Department of Urology, University of Tsukuba Hospital, Tsukuba, Japan.
Artificial Intelligence Research Center, National Institute of Advanced Industrial Science and Technology, Tsukuba, Japan.
J Endourol. 2020 Mar;34(3):352-358. doi: 10.1089/end.2019.0509. Epub 2020 Jan 14.

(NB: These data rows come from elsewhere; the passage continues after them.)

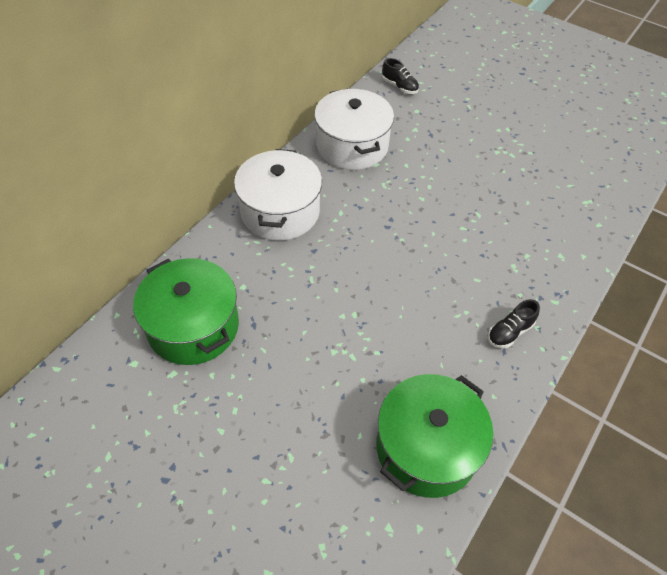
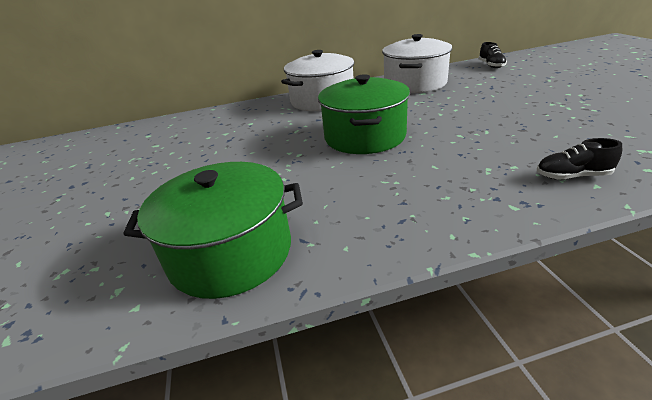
camera: 45 degrees right, 20 degrees down
green pot [133,258,239,365] -> green pot moved to [318,74,410,154]
black shoe [488,299,540,348] -> black shoe moved to [537,138,622,180]

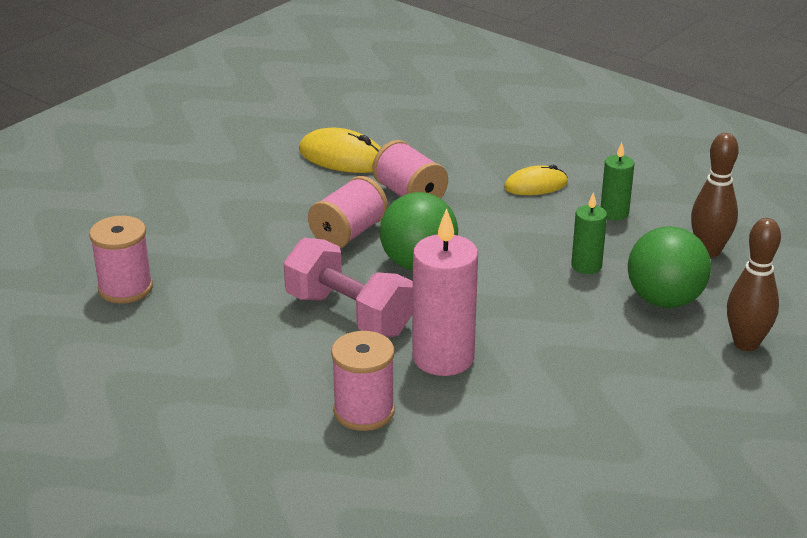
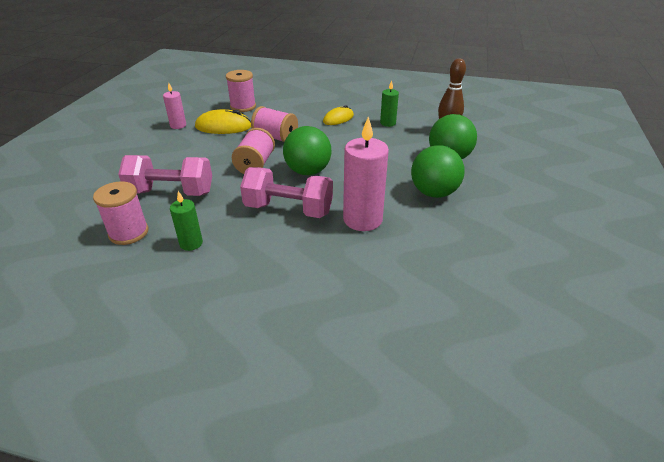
camera: 25 degrees left, 5 degrees up
pink spool [331,331,395,431] -> pink spool moved to [226,70,256,112]
green candle [571,192,607,274] -> green candle moved to [170,191,203,251]
brown bowling pin [727,218,781,351] -> none
none -> pink dumbbell [118,155,212,196]
none -> pink candle [163,83,186,129]
none -> green ball [411,145,465,198]

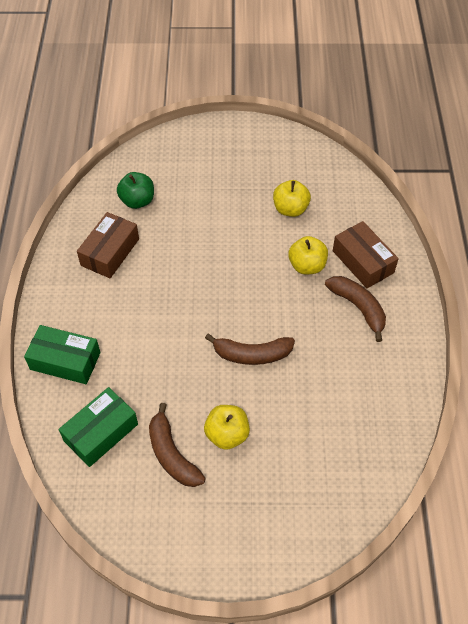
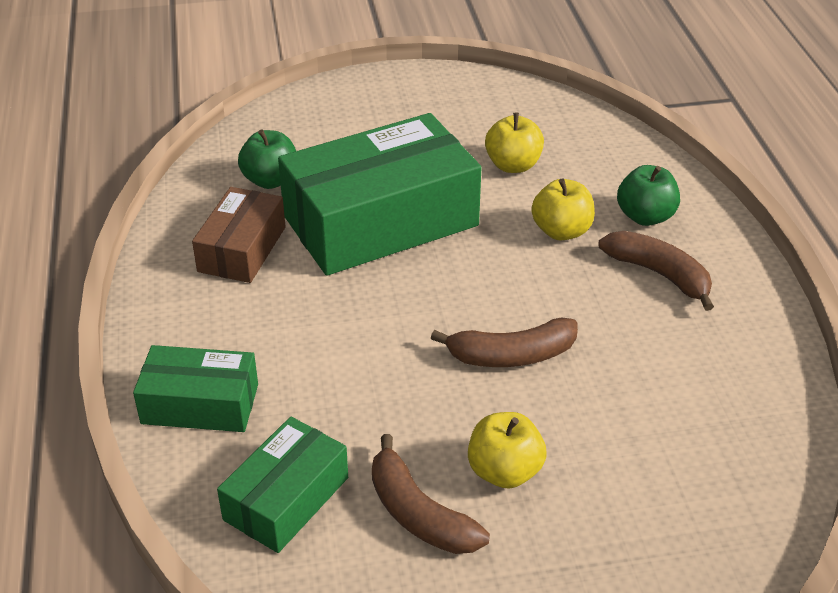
camera: 10 degrees left, 15 degrees down
brown box [333,221,399,288] -> green apple [617,165,680,226]
none -> green box [278,113,482,276]

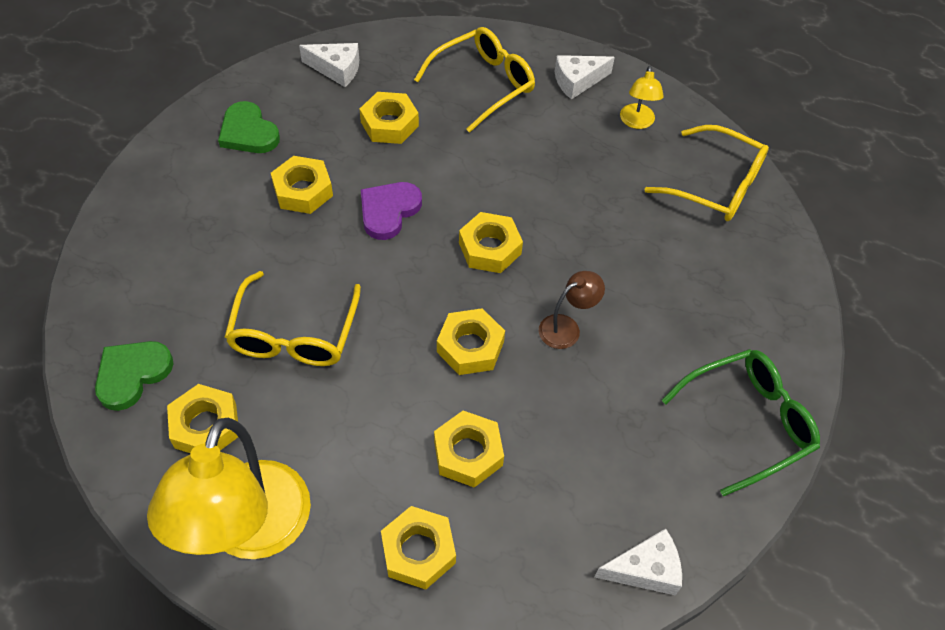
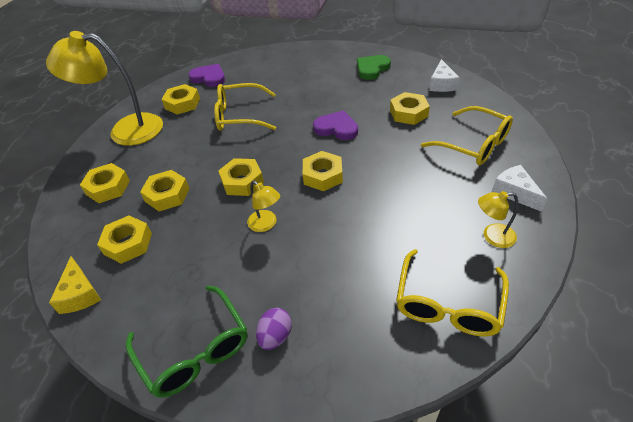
camera: 85 degrees right, 10 degrees down
green heart [95,341,174,411] -> purple heart [189,64,225,87]
yellow nut [271,156,333,214] -> yellow nut moved to [97,216,152,264]
brown lamp [539,271,605,349] -> yellow lamp [247,181,280,232]
white cheese [595,529,682,595] -> yellow cheese [49,256,101,314]
none -> purple egg [256,308,292,350]

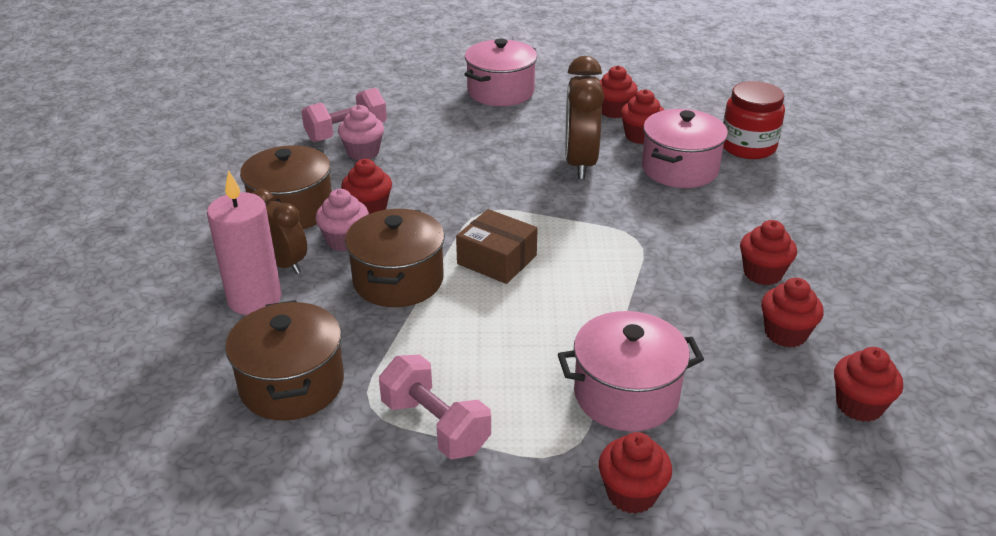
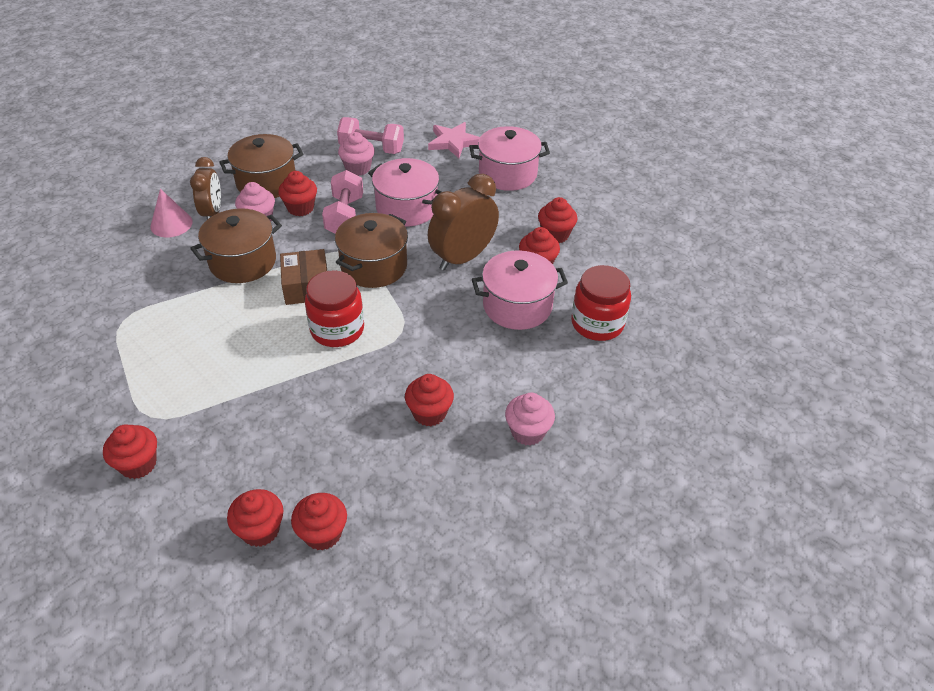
camera: 45 degrees right, 10 degrees up
pink candle [207,170,281,315] -> pink cone [151,189,193,237]
brown pot [225,300,344,421] -> brown pot moved to [335,213,408,288]
pink dumbbell [379,354,491,459] -> pink dumbbell moved to [322,170,363,234]
pink pot [558,311,704,431] -> pink pot moved to [368,158,441,227]
red cupcake [761,278,824,348] -> red cupcake moved to [227,489,284,547]
none -> red jar [305,271,364,347]
none -> pink star [428,122,480,158]
none -> pink cupcake [505,393,555,446]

Nonmuscle-invasive bladder cancer has a relatively high postoperative recurrence rate despite the implementation of conventional treatment methods. Cystoscopy is essential for diagnosing and monitoring bladder cancer, but lesions are overlooked while using white-light imaging. Using cystoscopy, tumors with a small diameter; flat tumors, such as carcinoma ; and the extent of flat lesions associated with the elevated lesions are difficult to identify. In addition, the accuracy of diagnosis and treatment using cystoscopy varies according to the skill and experience of physicians. Therefore, to improve the quality of bladder cancer diagnosis, we aimed to support the cystoscopic diagnosis of bladder cancer using artificial intelligence (AI). A total of 2102 cystoscopic images, consisting of 1671 images of normal tissue and 431 images of tumor lesions, were used to create a dataset with an 8:2 ratio of training and test images. We constructed a tumor classifier based on a convolutional neural network (CNN). The performance of the trained classifier was evaluated using test data. True-positive rate and false-positive rate were plotted when the threshold was changed as the receiver operating characteristic (ROC) curve. In the test data (tumor image: 87, normal image: 335), 78 images were true positive, 315 true negative, 20 false positive, and 9 false negative. The area under the ROC curve was 0.98, with a maximum Youden index of 0.837, sensitivity of 89.7%, and specificity of 94.0%. By objectively evaluating the cystoscopic image with CNN, it was possible to classify the image, including tumor lesions and normality. The objective evaluation of cystoscopic images using AI is expected to contribute to improvement in the accuracy of the diagnosis and treatment of bladder cancer.
尽管采用了常规治疗方法,非肌肉浸润性膀胱癌术后仍有较高的复发率。膀胱镜检查对于诊断和监测膀胱癌至关重要,但在使用白光成像时会忽略病变。使用膀胱镜,直径较小的肿瘤;扁平肿瘤,如癌;以及与隆起病变相关的扁平病变的范围都难以识别。此外,膀胱镜检查的诊断和治疗准确性因医生的技能和经验而异。因此,为了提高膀胱癌诊断的质量,我们旨在利用人工智能(AI)支持膀胱镜诊断膀胱癌。
共使用了 2102 张膀胱镜图像,包括 1671 张正常组织图像和 431 张肿瘤病变图像,创建了一个 8:2 训练和测试图像比例的数据集。我们基于卷积神经网络(CNN)构建了肿瘤分类器。使用测试数据评估训练后的分类器的性能。随着接收器工作特征(ROC)曲线的阈值变化绘制真阳性率和假阳性率。
在测试数据中(肿瘤图像:87,正常图像:335),78 张图像为真阳性,315 张图像为真阴性,20 张图像为假阳性,9 张图像为假阴性。ROC 曲线下的面积为 0.98,最大 Youden 指数为 0.837,灵敏度为 89.7%,特异性为 94.0%。
通过使用 CNN 客观评估膀胱镜图像,可以对包括肿瘤病变和正常性在内的图像进行分类。使用 AI 对膀胱镜图像进行客观评估有望提高膀胱癌诊断和治疗的准确性。